Voltage sources +/- E are set to zero.
I also split the source resistance Rs, into two parts so that we can divide the differentiator between a left and right side.
v_{gs1} = u_{i}-g_{m}v_{gs1}\frac{R_{s}}{2}
v_{gs1} = \frac{u_{i}}{1+g_{m}\frac{R_{s}}{2}}v_{gs2} = 0 - g_{m}v_{gs2}\frac{R_{s}}{2}
v_{gs2}(1 + g_{m}\frac{R_{s}}{2}) = 0
v_{gs2} = 0
u_{o} = v_{o1}-v_{o2}
v_{o1} = -R_{D1}g_{m}v_{gs1}
v_{o2} = -R_{D2}g_{m}v_{gs2}
u_{o} = -R_{D1}g_{m}v_{gs1}+R_{D2}g_{m}v_{gs2} = -R_{D1}g_{m}v_{gs1}
u_{o} = -R_{D1}g_{m}(\frac{u_{i}}{1+g_{m}\frac{R_{s}}{2}} )
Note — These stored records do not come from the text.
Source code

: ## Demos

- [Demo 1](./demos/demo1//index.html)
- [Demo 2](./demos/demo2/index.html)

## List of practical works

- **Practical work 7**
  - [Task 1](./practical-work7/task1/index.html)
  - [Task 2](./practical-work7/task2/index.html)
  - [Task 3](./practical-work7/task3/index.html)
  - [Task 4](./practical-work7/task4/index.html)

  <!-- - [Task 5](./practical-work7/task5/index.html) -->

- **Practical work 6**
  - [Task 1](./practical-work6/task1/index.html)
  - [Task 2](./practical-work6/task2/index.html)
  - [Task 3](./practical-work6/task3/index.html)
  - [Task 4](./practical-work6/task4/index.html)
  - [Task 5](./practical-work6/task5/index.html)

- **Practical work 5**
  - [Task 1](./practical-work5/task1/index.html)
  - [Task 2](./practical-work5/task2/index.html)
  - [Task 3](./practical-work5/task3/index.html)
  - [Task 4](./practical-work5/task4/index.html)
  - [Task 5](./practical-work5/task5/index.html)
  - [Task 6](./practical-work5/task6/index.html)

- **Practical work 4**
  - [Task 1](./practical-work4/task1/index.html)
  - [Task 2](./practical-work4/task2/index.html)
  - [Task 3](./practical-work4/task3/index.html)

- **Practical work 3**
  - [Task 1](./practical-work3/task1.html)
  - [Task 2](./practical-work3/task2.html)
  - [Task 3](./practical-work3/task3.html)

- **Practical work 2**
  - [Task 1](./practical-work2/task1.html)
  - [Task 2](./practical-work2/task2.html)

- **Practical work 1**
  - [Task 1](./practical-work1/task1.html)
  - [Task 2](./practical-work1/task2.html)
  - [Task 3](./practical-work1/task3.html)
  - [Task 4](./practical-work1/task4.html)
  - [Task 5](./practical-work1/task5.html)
\frac{u_{o}}{u_{i}} = \frac{ -R_{D1}g_{m}}{1+g_{m}\frac{R_{s}}{2}} = \frac{ -(R_{D}-\frac{\Delta R}{2})g_{m}}{1+g_{m}\frac{R_{s}}{2}}The answer above is wrong, u_o/u_i = -gm*Rd is the correct one. What am I doing wrong?